_Your assignment_
What is needed is an exact copy of the line where "left elbow: (512, 318, -7)" appears plus every later line in the material.

_Dataset records_
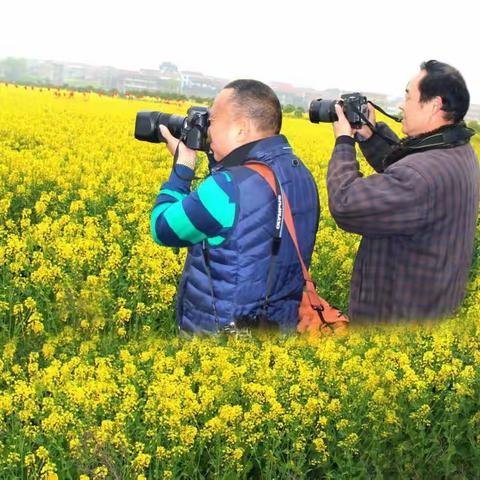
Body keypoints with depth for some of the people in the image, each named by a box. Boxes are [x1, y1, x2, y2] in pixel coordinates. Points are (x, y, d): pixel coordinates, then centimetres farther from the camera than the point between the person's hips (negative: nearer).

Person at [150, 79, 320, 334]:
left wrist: (183, 166, -1)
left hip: (221, 331, -8)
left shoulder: (232, 186, -26)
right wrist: (218, 160, 8)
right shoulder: (299, 173, 0)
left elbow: (163, 229, -11)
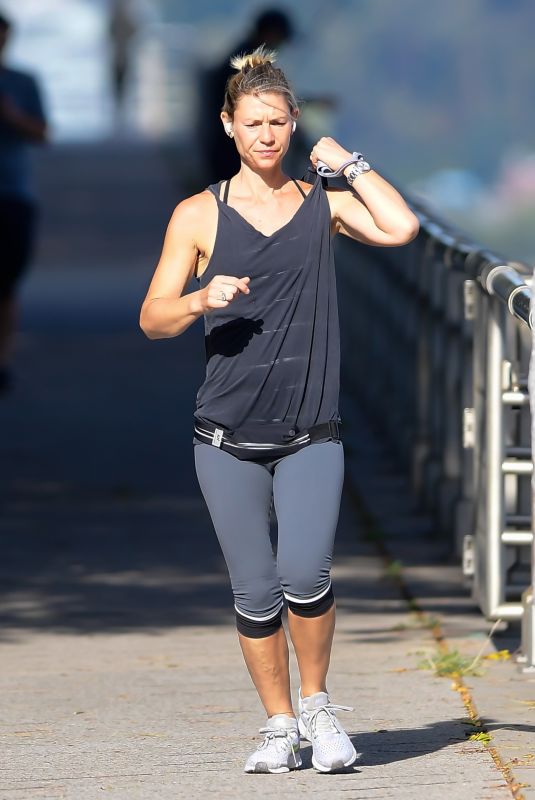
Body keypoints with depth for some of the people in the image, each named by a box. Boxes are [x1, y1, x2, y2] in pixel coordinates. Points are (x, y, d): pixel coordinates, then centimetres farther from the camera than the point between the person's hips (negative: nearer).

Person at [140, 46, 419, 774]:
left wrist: (348, 162, -2)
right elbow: (152, 319, 2)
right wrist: (200, 301, -18)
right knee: (254, 592, 1)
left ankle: (318, 704, 6)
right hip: (229, 435, 0)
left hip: (311, 435, 0)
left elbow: (400, 229, -12)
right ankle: (279, 726, 19)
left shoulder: (322, 204, 7)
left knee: (305, 574, -17)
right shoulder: (199, 215, 4)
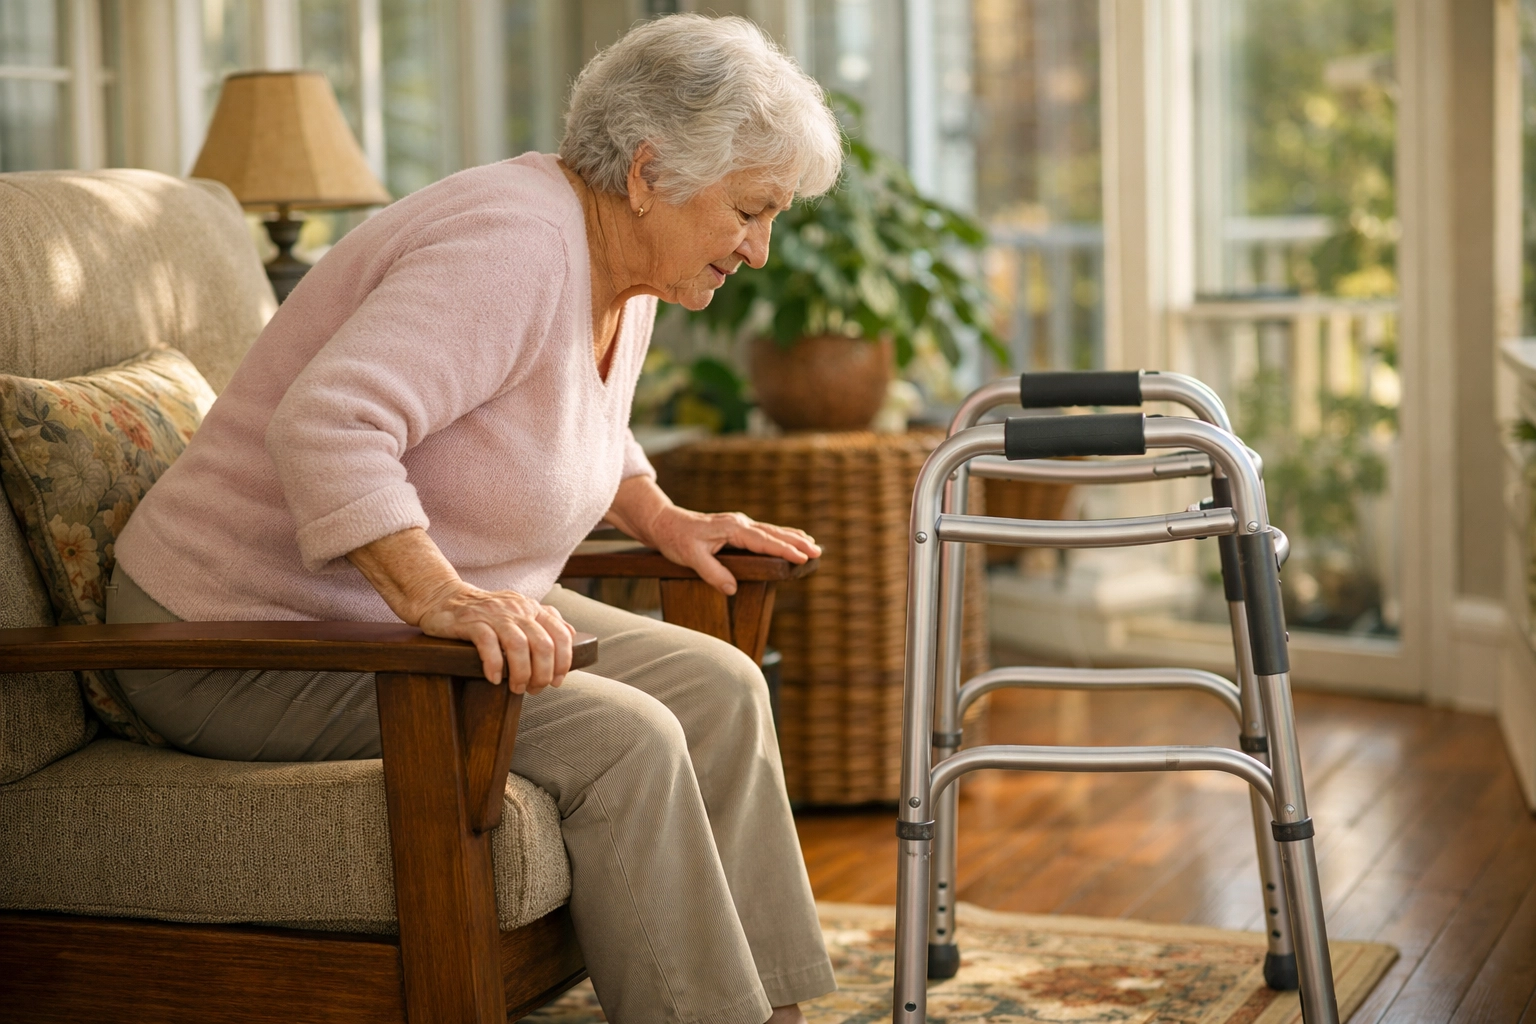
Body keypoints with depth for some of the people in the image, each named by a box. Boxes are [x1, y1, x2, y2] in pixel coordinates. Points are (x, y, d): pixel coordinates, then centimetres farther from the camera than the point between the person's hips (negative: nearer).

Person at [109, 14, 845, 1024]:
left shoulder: (626, 268, 6)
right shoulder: (513, 248, -26)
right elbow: (327, 426, -38)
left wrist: (664, 519, 12)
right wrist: (440, 599, -46)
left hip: (421, 607, 10)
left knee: (718, 688, -1)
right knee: (619, 740, -24)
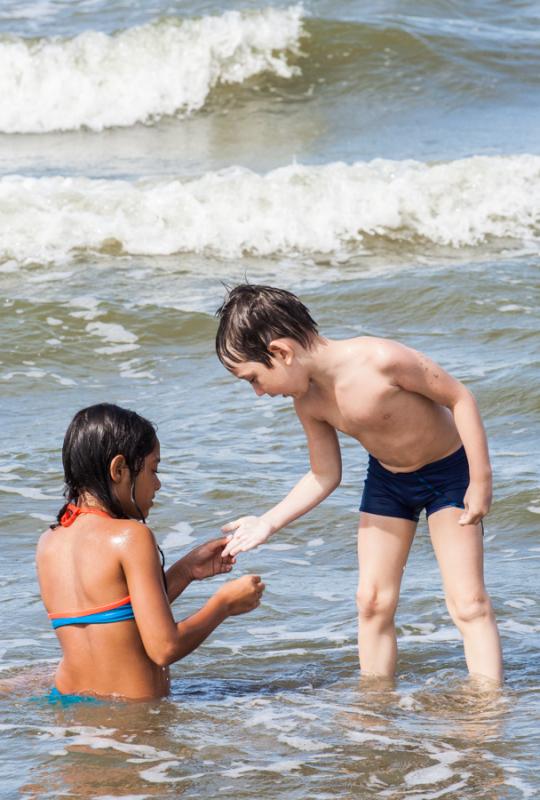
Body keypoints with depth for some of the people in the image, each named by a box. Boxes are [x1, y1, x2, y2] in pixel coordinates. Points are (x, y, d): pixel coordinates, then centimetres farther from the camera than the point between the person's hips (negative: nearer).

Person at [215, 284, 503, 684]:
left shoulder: (380, 359, -35)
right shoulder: (307, 400, -14)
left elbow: (460, 397, -24)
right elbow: (326, 476, -1)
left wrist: (481, 480, -21)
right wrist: (269, 522, -9)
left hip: (448, 471, -6)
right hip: (386, 480, 6)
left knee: (469, 602, -9)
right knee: (372, 602, 3)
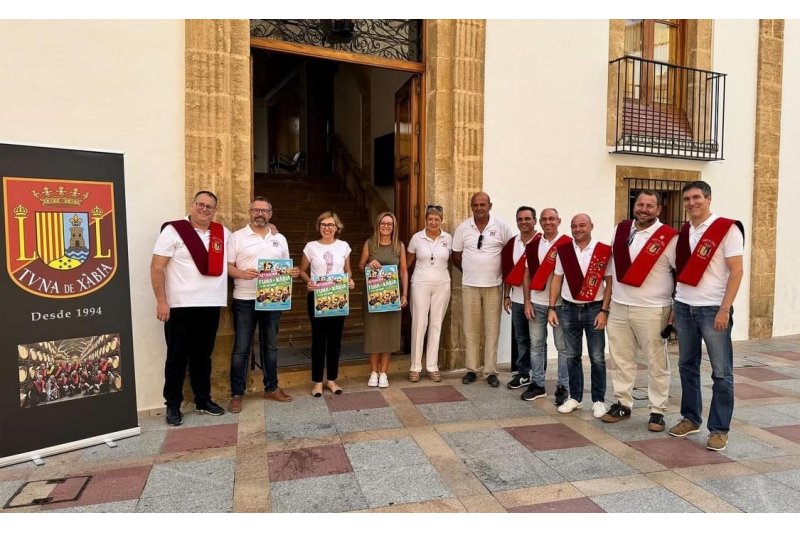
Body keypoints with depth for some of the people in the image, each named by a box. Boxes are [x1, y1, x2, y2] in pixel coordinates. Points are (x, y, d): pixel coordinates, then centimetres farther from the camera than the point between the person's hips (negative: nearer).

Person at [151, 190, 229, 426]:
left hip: (211, 305, 5)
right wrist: (161, 301, -14)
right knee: (177, 357, 6)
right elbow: (156, 267, -8)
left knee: (203, 355, 15)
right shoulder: (173, 230, -5)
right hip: (180, 306, -4)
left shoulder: (224, 233, 9)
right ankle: (173, 405, 18)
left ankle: (203, 400, 28)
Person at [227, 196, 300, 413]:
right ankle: (236, 394, 13)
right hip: (245, 301, -4)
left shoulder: (280, 239, 11)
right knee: (241, 348, 2)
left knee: (270, 346, 14)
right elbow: (228, 266, -4)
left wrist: (293, 272, -6)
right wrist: (241, 274, -23)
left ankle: (271, 388, 26)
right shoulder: (237, 237, -1)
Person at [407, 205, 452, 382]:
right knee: (419, 324, -1)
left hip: (442, 285, 2)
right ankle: (415, 367, 10)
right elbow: (408, 261, 7)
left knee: (436, 325, 7)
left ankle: (432, 367, 17)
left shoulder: (448, 238, 2)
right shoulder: (417, 237, -2)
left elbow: (453, 259, 13)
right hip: (420, 284, -2)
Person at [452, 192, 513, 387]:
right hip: (469, 285, 1)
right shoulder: (463, 227, 2)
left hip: (494, 285, -1)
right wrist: (469, 271, 7)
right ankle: (471, 369, 16)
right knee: (471, 328, 6)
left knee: (492, 329, 4)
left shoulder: (501, 226, -3)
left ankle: (491, 371, 12)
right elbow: (456, 255, 9)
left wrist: (504, 274, 1)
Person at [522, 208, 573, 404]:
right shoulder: (533, 244, 7)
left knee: (563, 347, 5)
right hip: (536, 303, 4)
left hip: (560, 303, -4)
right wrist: (527, 302, 3)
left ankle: (563, 387, 15)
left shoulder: (567, 244, -6)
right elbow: (527, 274, 9)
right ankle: (537, 384, 20)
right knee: (536, 344, 10)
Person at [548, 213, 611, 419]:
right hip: (569, 309, 3)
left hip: (594, 309, -2)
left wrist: (604, 311, -9)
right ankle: (575, 397, 22)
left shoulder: (604, 251, -5)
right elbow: (557, 280, 7)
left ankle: (598, 400, 17)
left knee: (597, 357, 5)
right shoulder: (563, 250, 3)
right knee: (572, 356, 10)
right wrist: (552, 308, 2)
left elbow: (609, 283, -4)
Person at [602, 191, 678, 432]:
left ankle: (658, 411, 18)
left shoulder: (669, 238, -8)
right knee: (621, 359, 12)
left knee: (656, 363, 6)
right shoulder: (621, 229, 7)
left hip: (651, 310, -5)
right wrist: (607, 302, 16)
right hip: (618, 307, 5)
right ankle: (622, 404, 25)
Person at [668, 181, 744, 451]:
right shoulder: (683, 232, 10)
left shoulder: (727, 229, -6)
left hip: (713, 309, -5)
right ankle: (690, 418, 26)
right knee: (687, 366, 13)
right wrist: (673, 304, 11)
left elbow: (736, 271, -11)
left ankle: (719, 429, 14)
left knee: (721, 373, 3)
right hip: (683, 308, 6)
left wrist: (724, 309, -16)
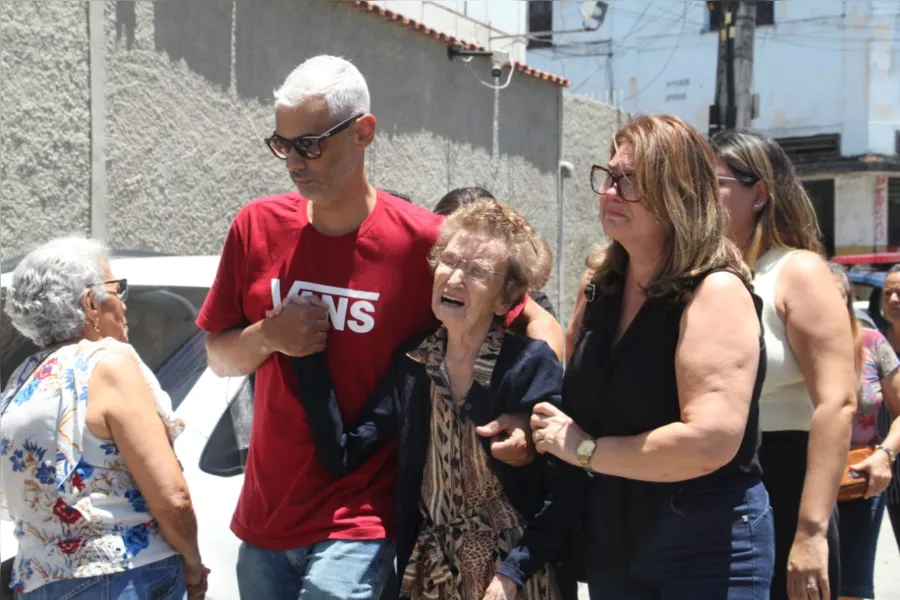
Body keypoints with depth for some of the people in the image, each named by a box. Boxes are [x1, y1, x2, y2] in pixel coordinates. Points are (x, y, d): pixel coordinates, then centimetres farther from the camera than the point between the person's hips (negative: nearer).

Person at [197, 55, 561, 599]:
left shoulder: (423, 242, -10)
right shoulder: (258, 227, 1)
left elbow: (536, 321, -1)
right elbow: (218, 357, 11)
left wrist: (531, 414, -18)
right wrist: (268, 337, -11)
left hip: (357, 525, -4)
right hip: (263, 515, 4)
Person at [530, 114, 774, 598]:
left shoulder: (715, 291, -18)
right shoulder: (601, 287, 5)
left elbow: (710, 441, -28)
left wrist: (585, 450, -18)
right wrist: (542, 431, 1)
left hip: (709, 549, -7)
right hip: (611, 540, 7)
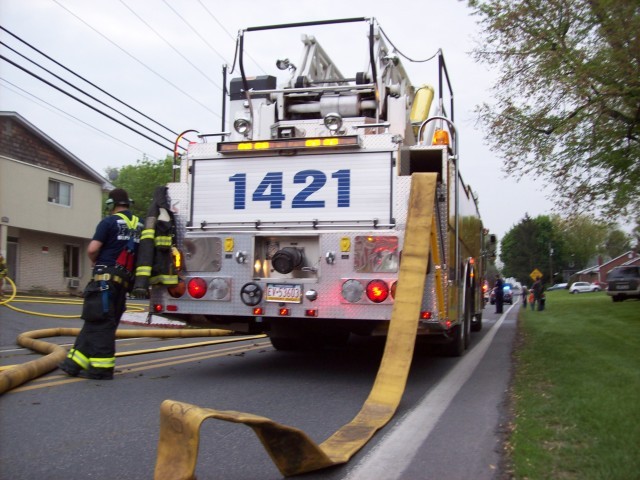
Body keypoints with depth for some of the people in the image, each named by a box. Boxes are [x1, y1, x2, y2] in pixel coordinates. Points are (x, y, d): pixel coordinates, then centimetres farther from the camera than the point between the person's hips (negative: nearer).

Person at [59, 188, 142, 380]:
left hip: (105, 277, -7)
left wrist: (96, 262, 7)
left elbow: (92, 249, -12)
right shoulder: (138, 225, 13)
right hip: (123, 281, 7)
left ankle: (101, 368, -4)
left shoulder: (110, 222, -6)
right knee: (93, 322, 12)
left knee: (99, 324, -4)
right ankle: (75, 363, 15)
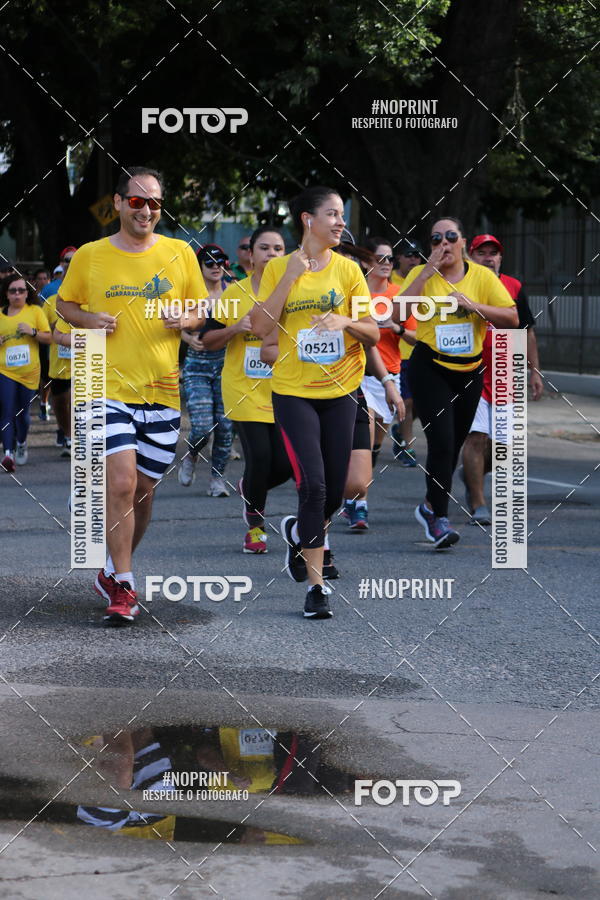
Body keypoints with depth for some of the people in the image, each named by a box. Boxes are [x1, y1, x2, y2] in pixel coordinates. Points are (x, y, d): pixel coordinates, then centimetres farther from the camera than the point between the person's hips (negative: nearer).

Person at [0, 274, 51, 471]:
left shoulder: (35, 311, 4)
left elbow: (48, 338, 3)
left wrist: (33, 332, -14)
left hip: (29, 372, 0)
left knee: (22, 412, 12)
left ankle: (21, 443, 39)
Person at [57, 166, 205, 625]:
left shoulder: (180, 253, 5)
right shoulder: (90, 256, 1)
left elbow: (201, 310, 13)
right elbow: (64, 304, 13)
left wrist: (184, 319, -9)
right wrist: (89, 319, -8)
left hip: (162, 391, 3)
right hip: (109, 386, -3)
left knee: (144, 491, 10)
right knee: (121, 483, -16)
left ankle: (115, 569, 32)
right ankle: (122, 587, -5)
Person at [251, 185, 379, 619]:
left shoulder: (348, 270, 3)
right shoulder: (278, 268, -1)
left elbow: (373, 335, 3)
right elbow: (261, 327, -11)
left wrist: (347, 322, -17)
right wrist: (290, 278, -15)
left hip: (340, 392, 3)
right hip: (294, 392, -3)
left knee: (334, 490, 5)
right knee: (313, 484, -14)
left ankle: (300, 532, 38)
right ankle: (316, 585, -5)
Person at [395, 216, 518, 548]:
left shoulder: (482, 276, -1)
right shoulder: (421, 275, -5)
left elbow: (512, 318, -7)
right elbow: (398, 314, -20)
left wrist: (472, 305, -20)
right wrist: (427, 272, -22)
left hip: (469, 371, 3)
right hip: (430, 369, -3)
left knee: (454, 443, 13)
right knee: (442, 442, -15)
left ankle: (430, 505, 34)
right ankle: (439, 519, -7)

_Reply to the exercise_
left elbow: (512, 318, -7)
right elbow: (398, 314, -20)
left wrist: (472, 305, -20)
right wrist: (427, 272, -22)
left hip: (469, 371, 3)
right hip: (430, 369, -3)
left knee: (454, 443, 13)
right knee: (442, 442, -15)
left ankle: (430, 505, 34)
right ankle: (439, 519, -7)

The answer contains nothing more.